As they ascend the mountain they find a place to stay overnight with a peasant and his wife, who is also known as the 'conjure woman'. The Fitawrary arranges for the peasant's wife to perform a sacrifice on his behalf. The peasant rapes Woynitu later that night.

The party reach the shrine on their third day and the Fitawrary takes the Sacrament and acknowledges Woynitu as his daughter. Later that day they return to stay with the peasant and his wife. The Fitawrary shoots his gun at the door, killing the peasant standing outside. He then falls back and dies.

The party wait two days for the police to arrive, but when they fail to show up Goytom leads them back down the mountain.

== Characters ==

- Goytom, the protagonist, a young radical
- Woynitu, Goytom's step sister
- Fitawrary Woldu, their father, an aging nobleman

== Background ==
The title of the book refers to the fact that Ethiopia has 13 lunar months.

The manuscript was received by James Currey of the African Writers Series in 1972. An early reader, Ros de Lanerolle, noted that the story was a mechanism to "expose decaying society, politically brutal, static and uncaring, corrupt and privilege-ridden. Its main strength is in its evocation of atmosphere, the beauty of the country in contrast to the decaying society and religion". This view was challenged by the author, who responded: "I do not agree with the reader's view that Ethiopia represents a totally decaying society. It may be true that she is stagnant. But not putrid."

It is clear, however, that the novel can be understood in the context of mid-twentieth century Ethiopia in the years before the revolution. Wren concludes: "Young Goytom’s horrible journey with the decaying corpse of Ethiopia’s past, naturalistic as it seems, is the final symbolism of the novel. However Haile Selassie’s rule was to end, it would be some such descent from the volcano. The Fitawrary’s last days exposed the massive contradictions in modern Ethiopia: a past that cannot be left behind and a present that has not been prepared for."

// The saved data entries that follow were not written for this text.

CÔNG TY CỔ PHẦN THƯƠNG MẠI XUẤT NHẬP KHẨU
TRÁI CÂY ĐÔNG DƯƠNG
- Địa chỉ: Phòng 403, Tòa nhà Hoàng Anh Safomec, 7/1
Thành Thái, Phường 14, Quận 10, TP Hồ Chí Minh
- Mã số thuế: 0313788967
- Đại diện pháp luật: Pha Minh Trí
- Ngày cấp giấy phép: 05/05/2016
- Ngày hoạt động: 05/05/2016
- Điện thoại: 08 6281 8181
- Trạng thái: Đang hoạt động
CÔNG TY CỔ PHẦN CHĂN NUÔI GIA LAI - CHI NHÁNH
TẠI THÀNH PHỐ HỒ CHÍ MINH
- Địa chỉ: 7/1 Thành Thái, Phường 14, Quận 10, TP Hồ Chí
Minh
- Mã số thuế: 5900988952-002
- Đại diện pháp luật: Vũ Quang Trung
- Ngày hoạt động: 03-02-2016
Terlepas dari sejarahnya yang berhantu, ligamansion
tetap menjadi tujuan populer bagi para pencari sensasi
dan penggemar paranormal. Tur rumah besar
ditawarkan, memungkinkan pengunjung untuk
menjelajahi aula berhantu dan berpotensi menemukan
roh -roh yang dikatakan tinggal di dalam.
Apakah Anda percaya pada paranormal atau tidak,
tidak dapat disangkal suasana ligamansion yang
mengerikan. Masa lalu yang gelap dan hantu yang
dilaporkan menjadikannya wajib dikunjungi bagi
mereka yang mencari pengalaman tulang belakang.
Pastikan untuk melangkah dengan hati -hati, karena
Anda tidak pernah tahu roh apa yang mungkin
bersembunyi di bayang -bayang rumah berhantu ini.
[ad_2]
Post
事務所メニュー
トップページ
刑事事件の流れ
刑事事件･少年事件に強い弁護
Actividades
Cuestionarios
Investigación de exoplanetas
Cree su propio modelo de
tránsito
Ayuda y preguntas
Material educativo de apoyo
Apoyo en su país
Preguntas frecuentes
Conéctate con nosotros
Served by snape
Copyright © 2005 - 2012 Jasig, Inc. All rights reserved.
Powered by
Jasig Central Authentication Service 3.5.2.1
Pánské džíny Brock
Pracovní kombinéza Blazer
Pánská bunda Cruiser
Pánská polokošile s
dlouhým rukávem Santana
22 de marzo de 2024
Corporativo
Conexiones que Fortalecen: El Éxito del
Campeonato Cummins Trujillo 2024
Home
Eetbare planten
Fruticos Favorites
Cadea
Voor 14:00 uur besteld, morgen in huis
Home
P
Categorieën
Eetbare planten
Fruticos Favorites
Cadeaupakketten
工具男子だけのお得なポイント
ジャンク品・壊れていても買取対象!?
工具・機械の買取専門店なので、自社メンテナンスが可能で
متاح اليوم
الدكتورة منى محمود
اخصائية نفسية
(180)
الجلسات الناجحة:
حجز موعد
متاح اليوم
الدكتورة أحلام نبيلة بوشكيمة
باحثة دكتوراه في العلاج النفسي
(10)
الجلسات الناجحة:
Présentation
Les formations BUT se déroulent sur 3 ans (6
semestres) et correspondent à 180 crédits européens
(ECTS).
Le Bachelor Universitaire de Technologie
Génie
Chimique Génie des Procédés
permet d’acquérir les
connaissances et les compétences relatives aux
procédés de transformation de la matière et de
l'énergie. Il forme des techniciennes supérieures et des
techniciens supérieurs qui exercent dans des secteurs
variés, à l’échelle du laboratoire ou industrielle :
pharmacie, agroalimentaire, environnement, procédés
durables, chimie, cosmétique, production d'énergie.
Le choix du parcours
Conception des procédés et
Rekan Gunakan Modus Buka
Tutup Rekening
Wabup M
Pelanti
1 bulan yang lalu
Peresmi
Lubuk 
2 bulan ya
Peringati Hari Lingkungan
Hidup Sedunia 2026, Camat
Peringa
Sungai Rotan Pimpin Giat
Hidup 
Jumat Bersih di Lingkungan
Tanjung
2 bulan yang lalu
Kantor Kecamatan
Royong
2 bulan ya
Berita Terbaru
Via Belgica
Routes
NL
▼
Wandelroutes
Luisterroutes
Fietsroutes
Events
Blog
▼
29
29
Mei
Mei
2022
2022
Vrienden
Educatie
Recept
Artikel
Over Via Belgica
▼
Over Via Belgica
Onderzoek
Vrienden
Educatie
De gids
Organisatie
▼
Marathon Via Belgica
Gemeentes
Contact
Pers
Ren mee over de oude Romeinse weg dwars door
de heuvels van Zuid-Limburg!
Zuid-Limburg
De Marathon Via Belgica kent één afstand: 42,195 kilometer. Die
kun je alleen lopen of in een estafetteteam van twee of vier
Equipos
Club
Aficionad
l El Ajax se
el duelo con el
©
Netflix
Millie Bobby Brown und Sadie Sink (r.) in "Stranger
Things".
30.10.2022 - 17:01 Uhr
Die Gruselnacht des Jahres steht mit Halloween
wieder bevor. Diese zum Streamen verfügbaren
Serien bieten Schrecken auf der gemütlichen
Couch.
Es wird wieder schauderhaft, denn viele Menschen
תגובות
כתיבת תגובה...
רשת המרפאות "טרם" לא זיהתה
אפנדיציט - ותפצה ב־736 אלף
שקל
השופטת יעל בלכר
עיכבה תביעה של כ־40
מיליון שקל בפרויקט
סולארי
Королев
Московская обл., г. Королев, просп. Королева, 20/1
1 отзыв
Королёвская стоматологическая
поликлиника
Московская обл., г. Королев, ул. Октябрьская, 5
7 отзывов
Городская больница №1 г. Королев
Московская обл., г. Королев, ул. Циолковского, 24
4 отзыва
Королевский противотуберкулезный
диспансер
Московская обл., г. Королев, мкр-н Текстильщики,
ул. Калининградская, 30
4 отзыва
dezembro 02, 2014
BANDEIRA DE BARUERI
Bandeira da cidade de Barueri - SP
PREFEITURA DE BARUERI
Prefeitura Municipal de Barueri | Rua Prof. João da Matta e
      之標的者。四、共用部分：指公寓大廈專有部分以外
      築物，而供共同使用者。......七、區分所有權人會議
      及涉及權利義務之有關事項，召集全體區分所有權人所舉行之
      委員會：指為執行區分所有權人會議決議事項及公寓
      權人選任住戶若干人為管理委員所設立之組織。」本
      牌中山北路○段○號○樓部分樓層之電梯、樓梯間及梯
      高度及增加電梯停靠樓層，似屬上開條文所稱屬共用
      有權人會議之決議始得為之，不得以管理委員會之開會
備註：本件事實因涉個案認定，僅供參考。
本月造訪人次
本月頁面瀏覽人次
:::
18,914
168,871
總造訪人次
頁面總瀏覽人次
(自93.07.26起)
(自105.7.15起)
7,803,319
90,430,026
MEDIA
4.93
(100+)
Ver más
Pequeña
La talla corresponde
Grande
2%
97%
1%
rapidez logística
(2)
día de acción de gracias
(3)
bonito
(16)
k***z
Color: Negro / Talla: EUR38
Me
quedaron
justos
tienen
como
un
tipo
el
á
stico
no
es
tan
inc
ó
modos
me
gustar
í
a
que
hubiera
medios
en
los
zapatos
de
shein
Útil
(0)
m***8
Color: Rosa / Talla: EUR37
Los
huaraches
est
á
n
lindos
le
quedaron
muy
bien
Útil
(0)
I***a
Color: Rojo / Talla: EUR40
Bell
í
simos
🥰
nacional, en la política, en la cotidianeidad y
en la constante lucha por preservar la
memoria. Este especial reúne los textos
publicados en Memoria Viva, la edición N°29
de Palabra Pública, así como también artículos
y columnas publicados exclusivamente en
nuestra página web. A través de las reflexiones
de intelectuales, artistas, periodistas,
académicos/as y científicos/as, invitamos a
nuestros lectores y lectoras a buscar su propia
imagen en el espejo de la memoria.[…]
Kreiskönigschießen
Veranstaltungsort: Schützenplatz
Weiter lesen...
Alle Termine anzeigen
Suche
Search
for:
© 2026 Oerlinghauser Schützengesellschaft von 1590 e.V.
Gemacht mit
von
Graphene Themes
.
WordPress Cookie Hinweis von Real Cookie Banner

Its release in Ethiopia was disrupted amid concerns that it would be censored by the government of Haile Selassie, with small numbers reportedly sold under the counter of the United Nations bookshop in Addis Ababa. In 1974 the first demonstrations of what would become the Ethiopian Revolution created an opportunity for a wider release, and Heinemann took the opportunity to import additional copies.

== Literary significance and reception ==
The novel has been called one of the most extraordinary to appear in the African Writers Series.

In an early review, Payne concludes: "Worku's novel is hampered by an apparent unfamiliarity with English as an expressive medium and almost completely fails, with a few noteworthy exceptions, on an emotional (passionate?) level".

J. Roger Kurtz summarized The novel The Thirteenth Sun as pilgrimage narrative with a father-son conflict at its core, offering a complex and loosely allegorical depiction of a conflicted Ethiopian society at the close of Haile Selassie's reign. Daniachew was already well known for his Amharic writing when he published The Thirteenth Sun in English, in Heinemann's African Writers Series (AWS) in 1973. Drawing on a range of contextual information including records from the AWS and from the University of Iowa's International Writing Program (IWP), this essay invites a reconsideration of this important Ethiopian text. Despite the ubiquitous decadence and violence of the narrative, the essay asserts that reconciliation emerges as a dominant theme, and that the novel thus offers a noteworthy instance of a writer's moral imagination at work at a time of conflicted transition. Ginger Payne perceived the novel as a structurally intricate work. Worku uses the conflict between an aging, dying nobleman and his son to explore the whole range of difference of opinions plaguing modern Ethiopia and modern man: age and youth, progress and pastoral purity, spirituality and material wealth, mysticism and realism. The characters in the novel seemed to be one-dimensional. The father is portrayed as a shallow selfish man with an unconvincing faith in a peculiar mixture of magic and Christian ritual Goytom, his son, is described as an unsympathetic youth who recognizes his fathers hypocrisy without seeing his own.